Hermanastros ( I libros )

Capitulo 65 - Oliver

No recuerda nada. ¿Por qué no lo hace? Está frente a mí, con esos ojos rojos mezclados con el azul eléctrico tan característico de ella. Su cabello, ahora más amarillo que antes, resplandece en la luz suave que entra por la ventana, y su piel, casi traslúcida, parece brillar con una palidez inquietante. Su calor corporal es muy bajo, casi como si fuera una sombra de lo que alguna vez fue.
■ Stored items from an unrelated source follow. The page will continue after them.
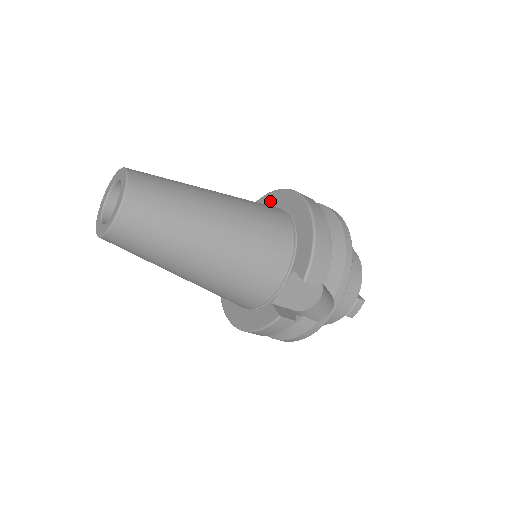
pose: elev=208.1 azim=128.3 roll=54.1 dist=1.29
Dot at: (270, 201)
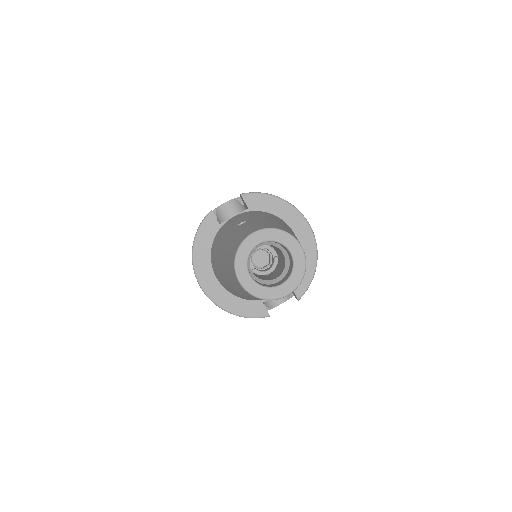
Dot at: (275, 207)
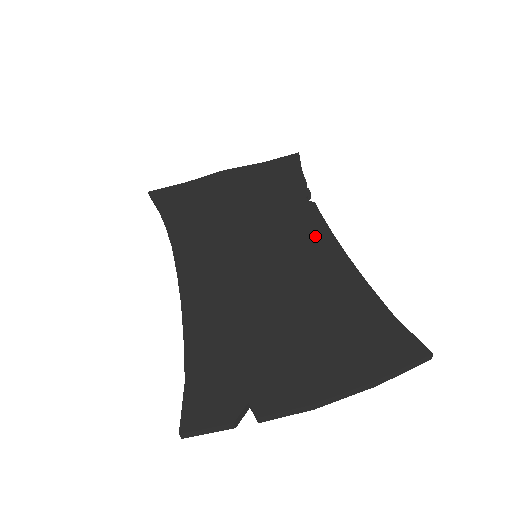
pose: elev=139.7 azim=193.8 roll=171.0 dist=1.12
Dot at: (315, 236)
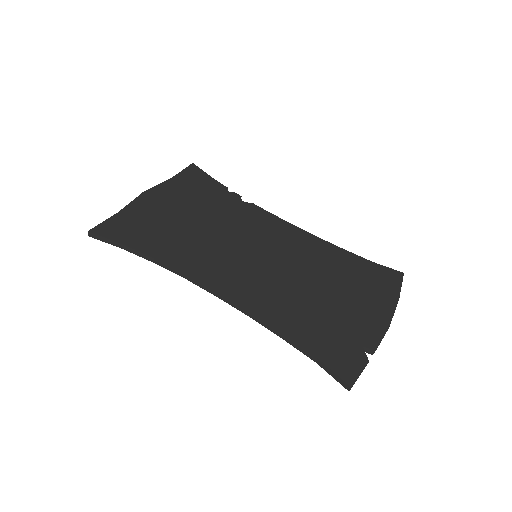
Dot at: (280, 228)
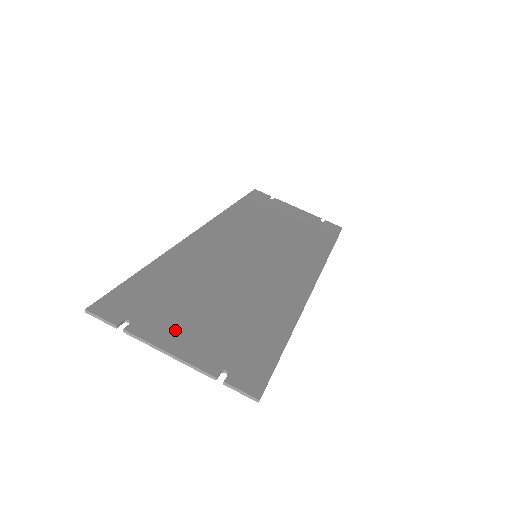
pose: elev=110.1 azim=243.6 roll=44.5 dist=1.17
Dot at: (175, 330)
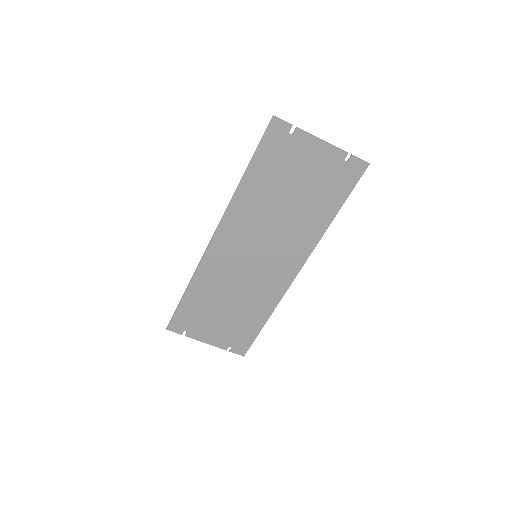
Dot at: (207, 332)
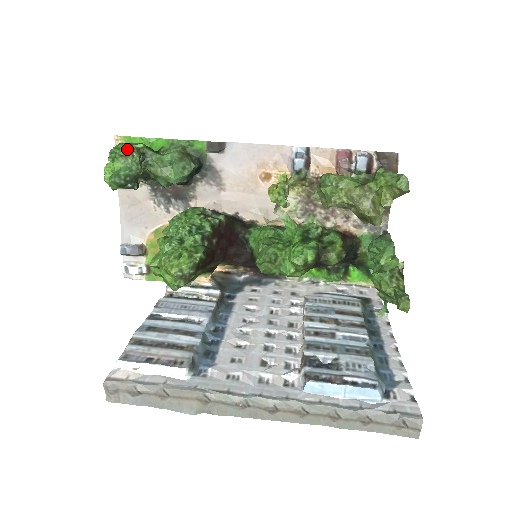
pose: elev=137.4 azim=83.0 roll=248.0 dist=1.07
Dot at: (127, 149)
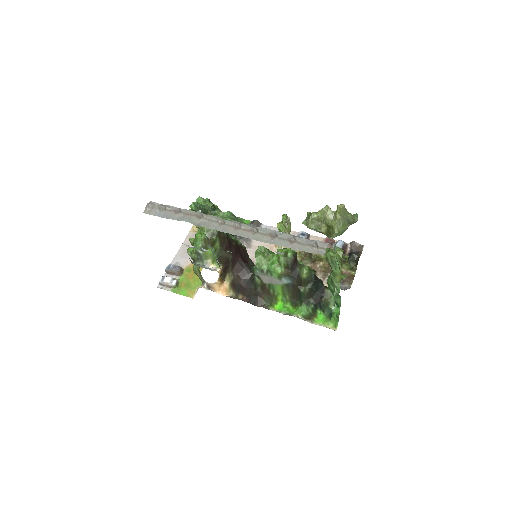
Dot at: (208, 199)
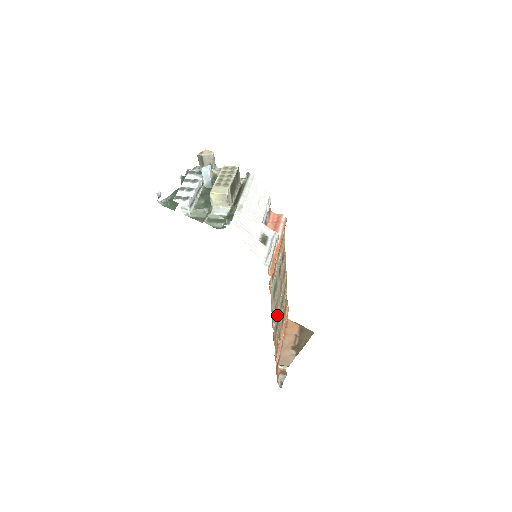
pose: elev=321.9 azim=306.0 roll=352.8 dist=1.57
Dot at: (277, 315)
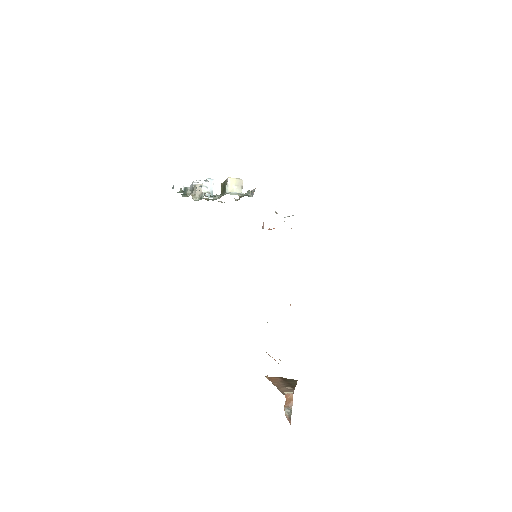
Dot at: occluded
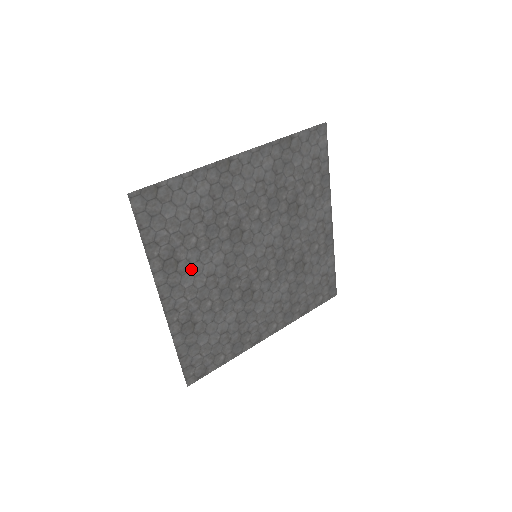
Trago con dificultad, y un nudo se forma en mi estómago. Sé que tiene sed. Es una neófita, después de todo. Es solo cuestión de tiempo antes de que se den cuenta de lo que esto implica. Ya hablaré con ella más tarde, cuando esté lista. Le contaré todo. Todo lo que ha pasado, todo lo que necesita saber, porque ella tiene que saber quién es, qué ha sido hecha y por qué está aquí. No puedo dejarla en la oscuridad, no después de todo lo que ha sufrido. Ella decidirá si se queda conmigo, si decide quedarse en este nuevo mundo... o si regresa con su padre y su mate. Pero esa decisión no es mía. Es de ella. Y aunque sé que tiene que tomarla, no puedo evitar sentir cierta desesperación al pensar en perderla.
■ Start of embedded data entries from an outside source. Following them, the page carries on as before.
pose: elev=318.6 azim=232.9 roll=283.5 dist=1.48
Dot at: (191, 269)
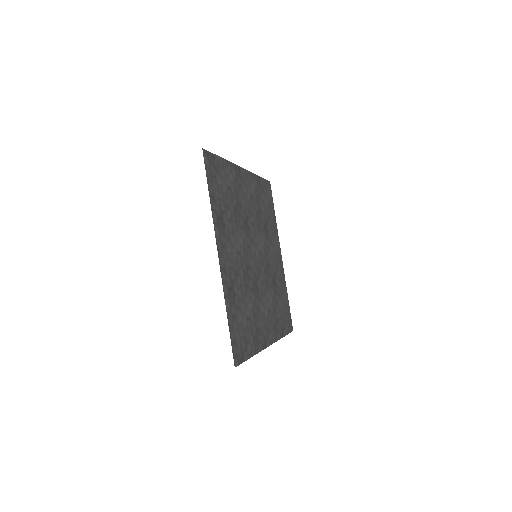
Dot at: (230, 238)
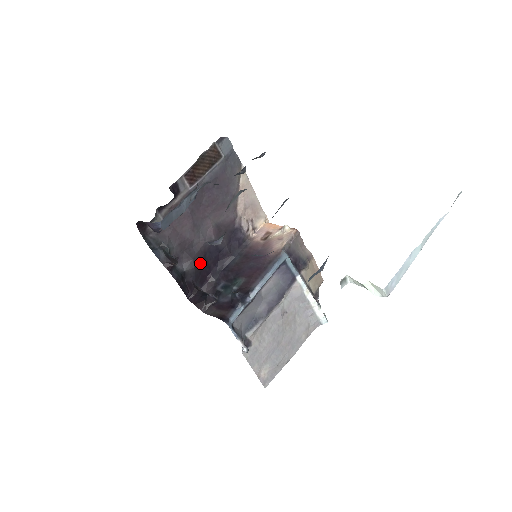
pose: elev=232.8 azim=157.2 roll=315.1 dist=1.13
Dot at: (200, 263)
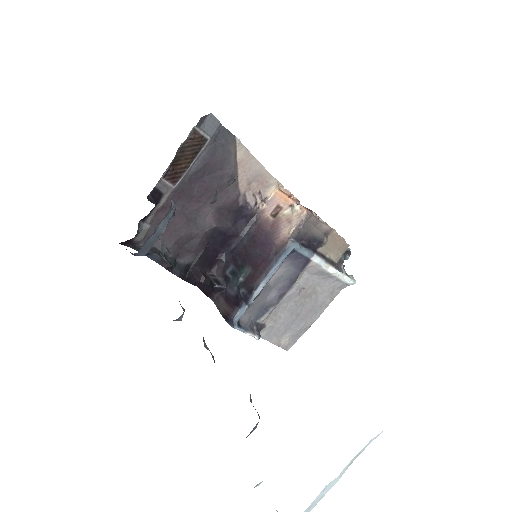
Dot at: (204, 252)
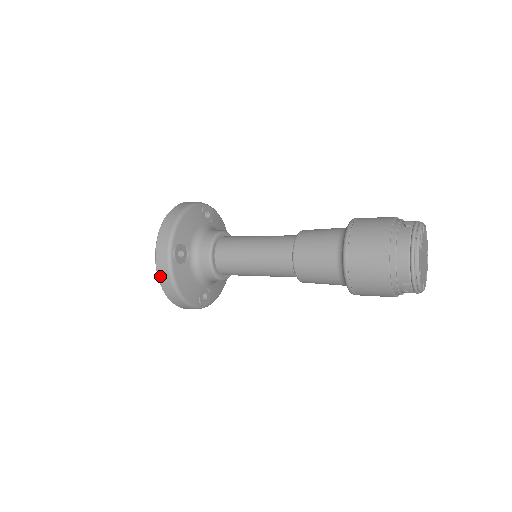
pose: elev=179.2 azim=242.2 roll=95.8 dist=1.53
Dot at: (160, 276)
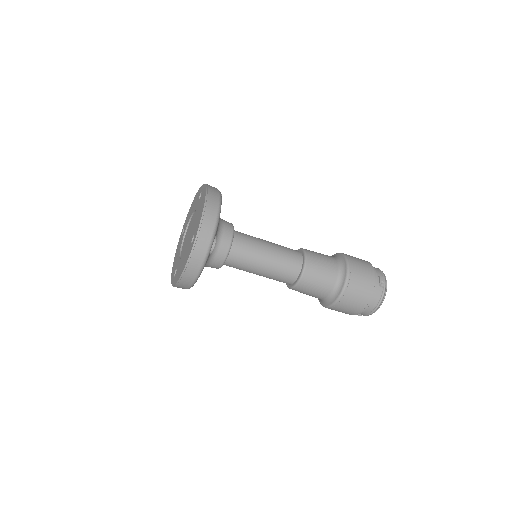
Dot at: (210, 188)
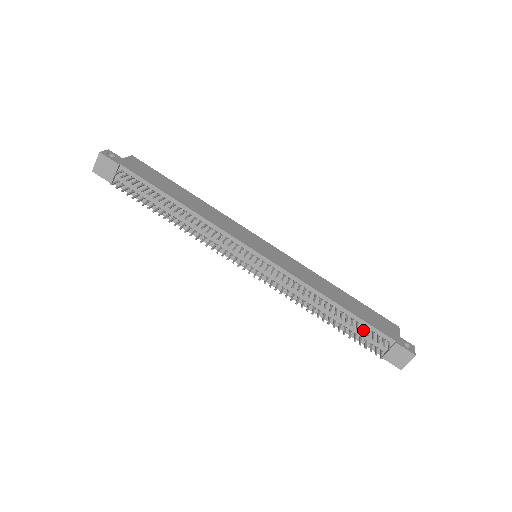
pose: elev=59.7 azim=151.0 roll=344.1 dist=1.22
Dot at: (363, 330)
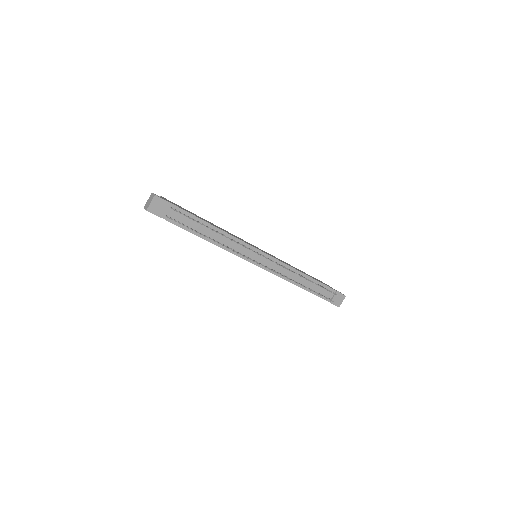
Dot at: (324, 288)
—¿Tienes sed?— le pregunto, viendo cómo sus ojos recorren la habitación, buscando algo que ni siquiera sabe qué es. Ella asiente lentamente, su expresión vacía, perdida.

—Eres una neófita— le explico, manteniendo la calma, aunque por dentro no puedo evitar sentir una oleada de tristeza. Una neófita, alguien recién convertido, alguien tan vulnerable y frágil en este mundo que, por más que intente no mostrarlo, me duele verlo.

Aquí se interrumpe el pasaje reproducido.